## Selected passage
****
The main battle lines shaping up at the Glasgow talks, known as the 26th session of the Conference of Parties, or COP26, have to do with who is responsible for the warming of the planet that is already underway, who should do what to keep it from getting worse and how to live with the damage already done.

The venue is itself a reminder. In the mid-19th century, Glasgow was a center of heavy industry and shipbuilding. Its power and wealth rose as Britain conquered nations across Asia and Africa, extracting their riches and becoming the world's leading industrial power, until the US took the mantle.

The largest share of the emissions that have already heated the planet came mainly from the US and Europe, including Britain, while the largest share of emissions produced right now comes from China, the world's factory.

Activists participate in a climate change protest in Glasgow, ahead of the start of COP26. Photo / AP
Activists participate in a climate change protest in Glasgow, ahead of the start of COP26. Photo / AP

In some cases, the divisions in Glasgow pit advanced industrialised countries, including the US and Europe, against emerging economies, including China, India and South Africa. In other cases, they set large emerging polluters, like China and India, against small vulnerable countries, including low-lying island nations in the Pacific and Caribbean, which want more aggressive action against emissions.

Tensions over money are so profound that they threaten to derail cooperation.

In 2010, rich countries had promised to pay US$100 billion a year by 2020 to help poor countries address climate change. Some of that money has been paid but the full amount will not materialise until 2023, three years late, according to the latest plan announced by a group of industrialised countries.

Even more fraught is the idea of industrialised countries also paying reparations to vulnerable nations to compensate for the damage already done. Known in diplomatic circles as a fund for loss and damage, discussions about this have been postponed for years because of opposition from countries like the U.S.

Kerry this week said he was "supportive" of the idea of assisting countries who can't adapt their way out of climate change, but remained concerned about opening the floodgates of liability claims.

Then there are tensions over whether countries are doing their fair share to reduce their emissions.

The Biden administration has pledged that the US will slash emissions by about half by 2030, compared with 2005 levels. But President Joe Biden's ability to reach that target is unclear, as legislation has been watered down and stalled in Congress, partly by a single Democratic lawmaker with ties to the fossil fuel industry.
****
## Supplied material
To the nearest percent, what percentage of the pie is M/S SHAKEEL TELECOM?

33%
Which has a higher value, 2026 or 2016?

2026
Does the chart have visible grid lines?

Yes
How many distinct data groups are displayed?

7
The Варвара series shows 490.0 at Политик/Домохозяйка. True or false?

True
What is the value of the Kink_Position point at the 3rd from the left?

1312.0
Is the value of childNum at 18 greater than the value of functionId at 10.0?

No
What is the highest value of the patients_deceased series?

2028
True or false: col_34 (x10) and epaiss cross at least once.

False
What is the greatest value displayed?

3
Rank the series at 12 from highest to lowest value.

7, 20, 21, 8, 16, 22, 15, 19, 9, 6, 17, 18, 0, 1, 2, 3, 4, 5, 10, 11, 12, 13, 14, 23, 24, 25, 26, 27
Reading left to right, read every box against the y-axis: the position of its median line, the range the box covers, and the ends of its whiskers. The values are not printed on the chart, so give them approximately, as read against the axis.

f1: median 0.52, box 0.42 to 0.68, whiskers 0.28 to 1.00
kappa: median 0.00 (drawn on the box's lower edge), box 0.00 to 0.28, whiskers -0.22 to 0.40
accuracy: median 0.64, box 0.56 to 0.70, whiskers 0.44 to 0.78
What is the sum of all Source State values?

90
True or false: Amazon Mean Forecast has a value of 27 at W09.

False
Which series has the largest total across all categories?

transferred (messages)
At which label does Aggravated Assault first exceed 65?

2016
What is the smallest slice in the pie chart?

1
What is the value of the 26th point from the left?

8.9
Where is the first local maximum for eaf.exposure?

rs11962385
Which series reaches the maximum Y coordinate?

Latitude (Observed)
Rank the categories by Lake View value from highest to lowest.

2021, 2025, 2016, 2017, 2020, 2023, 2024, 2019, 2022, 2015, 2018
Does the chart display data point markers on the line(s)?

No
****
## Activity 1
According to the COP26 article, when will the full US$100 billion a year promised to poor countries actually materialize?
## Activity 2
List every emerging economy that the COP26 article names.
## Activity 3
Continue the COP26 article from its last sentence.
The data play no part in what follows.

## Result 1
In 2023, three years late.

## Result 2
China, India, South Africa

## Result 3
President Biden and Jill Biden leaving for the president's European trip, which includes the G20 summit in Rome, a meeting with the pope and the COP26 summit. Photo / Sarahbeth Maney, New York Times
President Biden and Jill Biden leaving for the president's European trip, which includes the G20 summit in Rome, a meeting with the pope and the COP26 summit. Photo / Sarahbeth Maney, New York Times

The US has been leaning hard on China to set more ambitious targets in Glasgow. But so far, Beijing has said only that its emissions will continue to grow and decline before 2030. China is wary of the United States' ability to fulfill its emissions and finance targets, a skepticism only fueled by Biden's inability so far to get his climate agenda through Congress.

Besides, the two countries are locked in bitter tensions over a host of other issues, from trade to defense to cybersecurity.

While Biden is in Glasgow, President Xi Jinping of China is likely to appear only by video, precluding any face-to-face discussions.

President Jair Bolsonaro of Brazil also plans to stay home. President Vladimir Putin of Russia is not going, either, but may offer remarks remotely. India is unlikely to commit to phase out its heavy reliance on coal power to meet its growing energy needs, although it is quickly expanding solar power in its energy mix.

The most optimistic diplomats say countries will be forced to come around and cooperate.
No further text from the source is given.